Não são altas problemáticas - um drama com que o Serviço Regional de Saúde (SRS) se debate durante todo o ano -, mas abandonos temporários que, à medida que o Natal se aproxima, "agudizam-se" à porta das urgências, onde chegam dezenas de idosos nestas circunstâncias. "Nesta fase [de Natal], esta espécie de alta problemática é mais aguda, e acaba, na maioria, por ficar resolvida em Janeiro, quando os familiares vão buscar os idosos", explicou o director clínico do HCF, Miguel Ferreira.
O perfil destes idosos varia, desde pessoas que, mesmo sendo acompanhadas por familiares, vivem sozinhas, a outras, acamadas, que obrigam a cuidados continuados. "Não quero estar aqui a fazer juízos de valor, mas penso que estas situações acontecem porque os familiares querem ter mais disponibilidade para o Natal, e o hospital acaba por ser um escape", acrescenta Miguel Ferreira, lembrando que o SRS está a apostar no aumento da resposta da Rede Regional de Cuidados Continuados e Integrados (RRCCI).
O responsável por esta Rede, França Gomes, conhece de perto esta realidade. Sarcástico, diz que isto acontece devido ao "espírito natalício" e que o mal não é exclusivamente madeirense, mas sim português. "As pessoas ficam 'imbuídas' do espírito natalício e querem livrar-se dos pesos que estão em casa, para poderem ir jantar fora à-vontade", critica o ex-presidente da Ordem dos Médicos na Madeira.
França Gomes diz que podemos falar em "dezenas" de idosos nesta situação, para não falarmos numa "centena", enquanto Miguel Ferreira reconhece que o SRS tem poucos mecanismos para contrariar esta situação. "O que nós fazemos em relação às altas problemáticas é contactar a assistência social, para que possam ser encontrados os familiares destes idosos, mas, nestes casos, normalmente esperamos até Janeiro, já que a maioria regressa a casa após o Natal", diz o director clínico do HCF.

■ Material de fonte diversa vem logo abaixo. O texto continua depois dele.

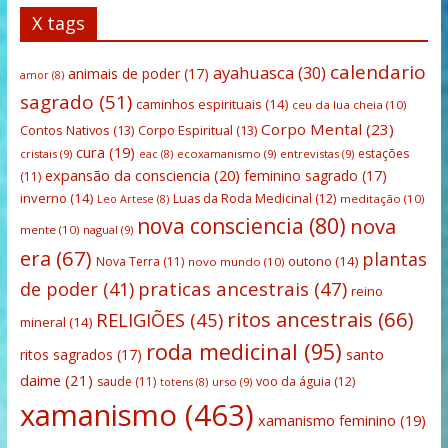
X tags
calendario
ayahuasca
(30)
animais de poder
(17)
amor
(8)
sagrado
(51)
caminhos espirituais
(14)
ceu da lua cheia
(10)
Corpo Mental
(23)
Contos Nativos
(13)
Corpo Espiritual
(13)
cura
(19)
estações
cristais
(9)
ecoxamanismo
(9)
entrevistas
(9)
eac
(8)
expansão da consciencia
(20)
feminino sagrado
(17)
(11)
inverno
(14)
Luas da Roda Medicinal
(12)
meditação
(10)
Leo Artese
(8)
nova consciencia
(80)
nova
mente
(10)
nagual
(9)
era
(67)
plantas
outono
(14)
Nova Terra
(11)
novo mundo
(10)
praticas ancestrais
(47)
de poder
(41)
reino
ritos ancestrais
(66)
RELIGIÕES
(45)
mineral
(14)
roda medicinal
(95)
santo
ritos sagrados
(17)
daime
(21)
saude
(11)
voo da águia
(12)
urso
(9)
totens
(8)
xamanismo
(463)
xamanismo feminino
(19)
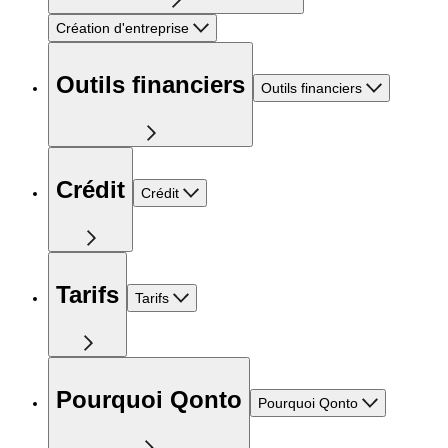
Création d'entreprise
Outils financiers
Outils financiers
Crédit
Crédit
Tarifs
Tarifs
Pourquoi Qonto
Pourquoi Qonto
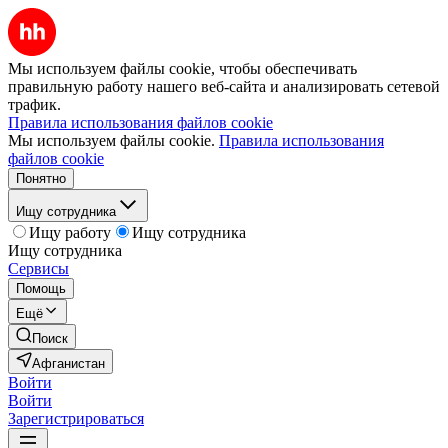
Мы используем файлы cookie, чтобы обеспечивать
правильную работу нашего веб-сайта и анализировать сетевой
трафик.
Правила использования файлов cookie
Мы используем файлы cookie.
Правила использования
файлов cookie
Понятно
Ищу сотрудника
Ищу работу
Ищу сотрудника
Ищу сотрудника
Сервисы
Помощь
Ещё
Поиск
Афганистан
Войти
Войти
Зарегистрироваться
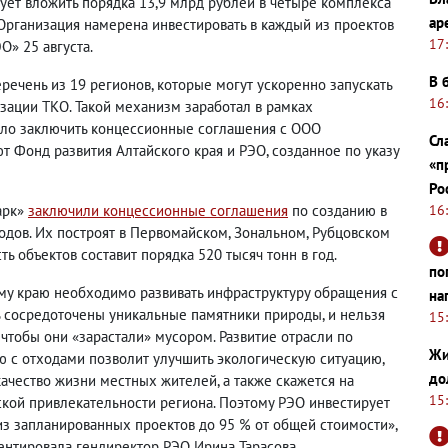
ует вложить порядка 13,9 млрд рублей в четыре комплекса
ар
 Организация намерена инвестировать в каждый из проектов
17
О» 25 августа.
В 
речень из 19 регионов, которые могут ускоренно запускать
16
зации ТКО. Такой механизм заработал в рамках
ило заключить концессионные соглашения с ООО
Сл
т Фонд развития Алтайского края и РЭО, созданное по указу
«п
Ро
арк»
заключили концессионные соглашения
по созданию в
16
одов. Их построят в Первомайском, Зональном, Рубцовском
ь объектов составит порядка 520 тысяч тонн в год.
по
му краю необходимо развивать инфраструктуру обращения с
на
ь сосредоточены уникальные памятники природы, и нельзя
15
 чтобы они «зарастали» мусором. Развитие отрасли по
Жи
 с отходами позволит улучшить экологическую ситуацию,
до
качество жизни местных жителей, а также скажется на
15
ской привлекательности региона. Поэтому РЭО инвестирует
из запланированных проектов до 95 % от общей стоимости»,
ентировала гендиректор РЭО Ирина Тарасова.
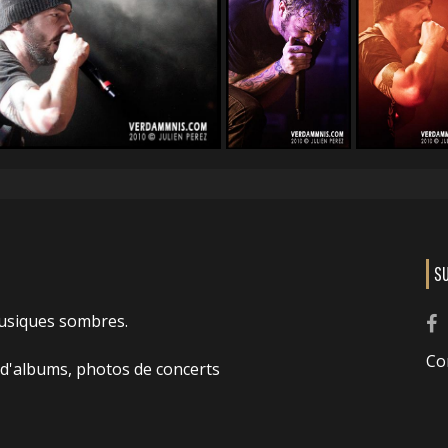
S
usiques sombres.
Co
 d'albums, photos de concerts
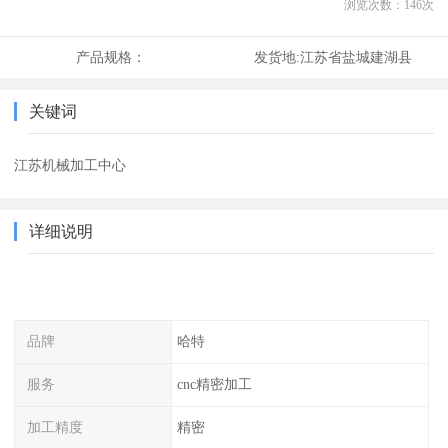
浏览次数：
146
次
产品规格：
发货地:
江苏省盐城建湖县
关键词
江苏机械加工中心
详细说明
品牌
哈特
服务
cnc精密加工
加工精度
精密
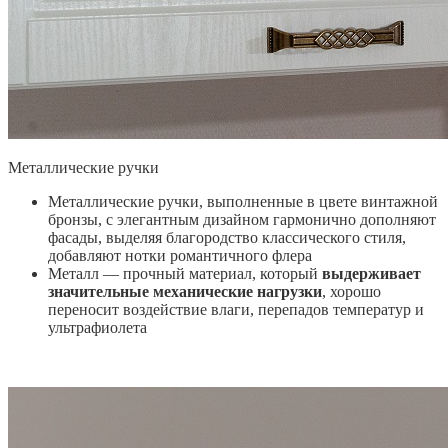
Металлические ручки
Металлические ручки, выполненные в цвете винтажной
бронзы, с элегантным дизайном гармонично дополняют
фасады, выделяя благородство классического стиля,
добавляют нотки романтичного флера
Металл — прочный материал, который
выдерживает
значительные механические нагрузки
, хорошо
переносит воздействие влаги, перепадов температур и
ультрафиолета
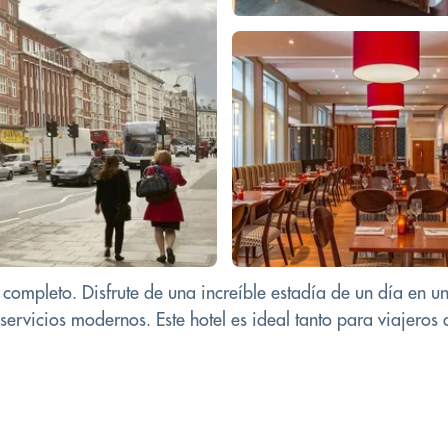
te completo. Disfrute de una increíble estadía de un día en
rvicios modernos. Este hotel es ideal tanto para viajeros 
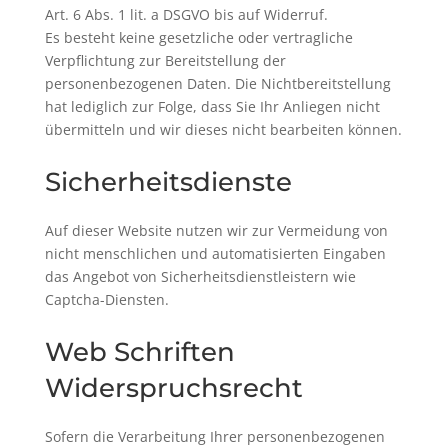
Art. 6 Abs. 1 lit. a DSGVO bis auf Widerruf.
Es besteht keine gesetzliche oder vertragliche
Verpflichtung zur Bereitstellung der
personenbezogenen Daten. Die Nichtbereitstellung
hat lediglich zur Folge, dass Sie Ihr Anliegen nicht
übermitteln und wir dieses nicht bearbeiten können.
Sicherheitsdienste
Auf dieser Website nutzen wir zur Vermeidung von
nicht menschlichen und automatisierten Eingaben
das Angebot von Sicherheitsdienstleistern wie
Captcha-Diensten.
Web Schriften
Widerspruchsrecht
Sofern die Verarbeitung Ihrer personenbezogenen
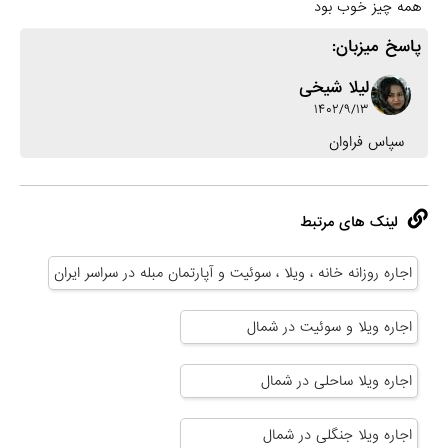
همه چیز خوب بود
پاسخ میزبان:
لیلا شیخی
۱۴۰۲/۹/۱۳
سپاس فراوان
لینک های مرتبط
اجاره روزانه خانه ، ویلا ، سوئیت و آپارتمان مبله در سراسر ایران
اجاره ویلا و سوئیت در شمال
اجاره ویلا ساحلی در شمال
اجاره ویلا جنگلی در شمال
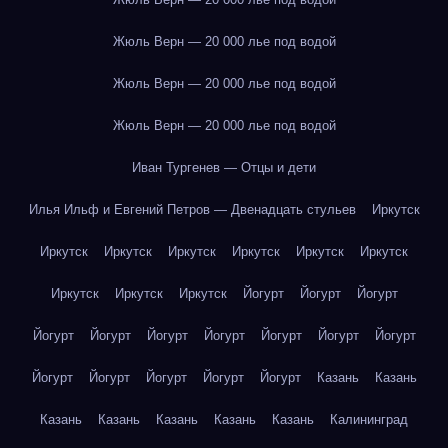
Жюль Верн — 20 000 лье под водой
Жюль Верн — 20 000 лье под водой
Жюль Верн — 20 000 лье под водой
Иван Тургенев — Отцы и дети
Илья Ильф и Евгений Петров — Двенадцать стульев
Иркутск
Иркутск
Иркутск
Иркутск
Иркутск
Иркутск
Иркутск
Иркутск
Иркутск
Иркутск
Йогурт
Йогурт
Йогурт
Йогурт
Йогурт
Йогурт
Йогурт
Йогурт
Йогурт
Йогурт
Йогурт
Йогурт
Йогурт
Йогурт
Йогурт
Казань
Казань
Казань
Казань
Казань
Казань
Казань
Калининград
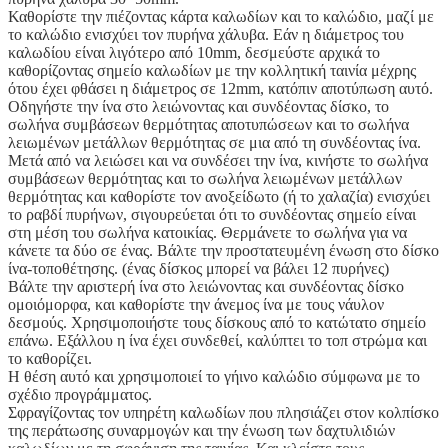
Καθορίστε την πιέζοντας κάρτα καλωδίων και το καλώδιο, μαζί με
το καλώδιο ενισχύει τον πυρήνα χάλυβα. Εάν η διάμετρος του
καλωδίου είναι λιγότερο από 10mm, δεσμεύστε αρχικά το
καθορίζοντας σημείο καλωδίων με την κολλητική ταινία μέχρης
ότου έχει φθάσει η διάμετρος σε 12mm, κατόπιν αποτύπωση αυτό.
Οδηγήστε την ίνα στο λειώνοντας και συνδέοντας δίσκο, το
σωλήνα συμβάσεων θερμότητας αποτυπώσεων και το σωλήνα
λειωμένων μετάλλων θερμότητας σε μια από τη συνδέοντας ίνα.
Μετά από να λειώσει και να συνδέσει την ίνα, κινήστε το σωλήνα
συμβάσεων θερμότητας και το σωλήνα λειωμένων μετάλλων
θερμότητας και καθορίστε τον ανοξείδωτο (ή το χαλαζία) ενισχύει
το ραβδί πυρήνων, σιγουρεύεται ότι το συνδέοντας σημείο είναι
στη μέση του σωλήνα κατοικίας. Θερμάνετε το σωλήνα για να
κάνετε τα δύο σε ένας. Βάλτε την προστατευμένη ένωση στο δίσκο
ίνα-τοποθέτησης. (ένας δίσκος μπορεί να βάλει 12 πυρήνες)
Βάλτε την αριστερή ίνα στο λειώνοντας και συνδέοντας δίσκο
ομοιόμορφα, και καθορίστε την άνεμος ίνα με τους νάυλον
δεσμούς. Χρησιμοποιήστε τους δίσκους από το κατώτατο σημείο
επάνω. Εξάλλου η ίνα έχει συνδεθεί, καλύπτει το τοπ στρώμα και
το καθορίζει.
Η θέση αυτό και χρησιμοποιεί το γήινο καλώδιο σύμφωνα με το
σχέδιο προγράμματος.
Σφραγίζοντας τον υπηρέτη καλωδίων που πλησιάζει στον κολπίσκο
της περάτωσης συναρμογών και την ένωση των δαχτυλιδιών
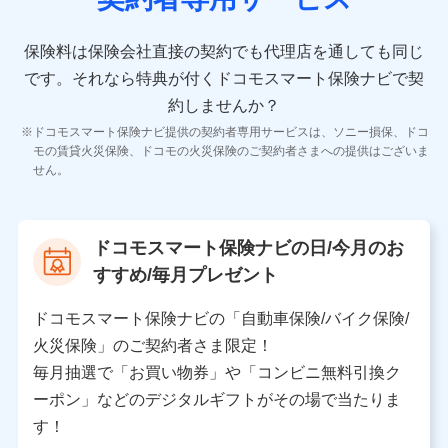
10.受託業務の 個人情報
受託業務の遂行およびこれらに準ずる業務の遂行のため
保険料は保険会社直接の契約でも代理店を通しても同じ
です。
それなら特典が付くドコモスマート保険ナビで契
11.マイカー通勤管理クラウド並びに法人向けASPサー
ビスに関してのお問い合わせ情報
約しませんか？
各種お問い合わせに対応するため
ドコモスマート保険ナビ提供の契約者専用サービスは、ソニー損保、ドコ
当社のサービスに関する情報提供や、皆様に有用なお知らせ
モの賃貸火災保険、ドコモの火災保険のご契約者さまへの提供はございま
をお送りするため
せん。
アンケートの送付のため
当社のサービスや媒体の運営改善に必要なデータを解析し、
分析するため
当社の対応品質向上やお問い合わせ内容の正確な把握のため
ドコモスマート保険ナビの日/今月のお
個人情報保護管理者の職名、連絡先
すすめ/毎月プレゼント
株式会社ドコモ・インシュアランス 営業部長
〒103-0013 東京都中央区日本橋人形町2-14-10 アー
ドコモスマート保険ナビの「自動車保険/バイク保険/
バンネット日本橋ビル 3F
火災保険」のご契約者さま限定！
株式会社ドコモ・インシュアランス
毎月抽選で「お買い物券」や「コンビニ無料引換ク
ーポン」などのデジタルギフトがその場で当たりま
個人情報の第三者提供について
す！
当社ではご本人の同意がある場合または法令に基づく場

Até lá, o Serviço de Urgência é a 'porta de entrada' para estes idosos, e muitas vezes também a sala de espera. Segunda-feira, por exemplo, perto de duas dezenas de idosos dormiu nas urgências, a aguardar vaga no Hospital dos Marmeleiros. "A nossa capacidade é naturalmente limitada, e por isso vamos distribuindo as pessoas pelos serviços onde há vaga", diz Miguel Ferreira, acrescentando que existem também muitos internamentos motivados por casos clínicos. "O Inverno é sempre um problema para os idosos, que são mais frágeis à descida de temperatura", frisa Pedro Ramos, um dos responsáveis pelo Serviço de Urgência.
Já a RRCCI, lembra França Gomes, não é a resposta para estes casos. "A Rede foi criada para acolher idosos em fase intermédia de recuperação, não para estas altas problemáticas natalícias". Mesmo assim, a RRCCI vai aumentar a capacidade. Em Abril deverão estar disponíveis mais 30 camas no concelho do Funchal, e o objectivo é estender a Rede para concelhos que ainda não estão abrangidos, como Câmara de Lobos, Machico, Santa Cruz e Porto Santo. Os dois primeiros, segundo França Gomes, são prioritários, e já no próximo ano, o concelho de Machico, com a inauguração do novo Centro de Saúde do Porto da Cruz, deverá contar com seis camas.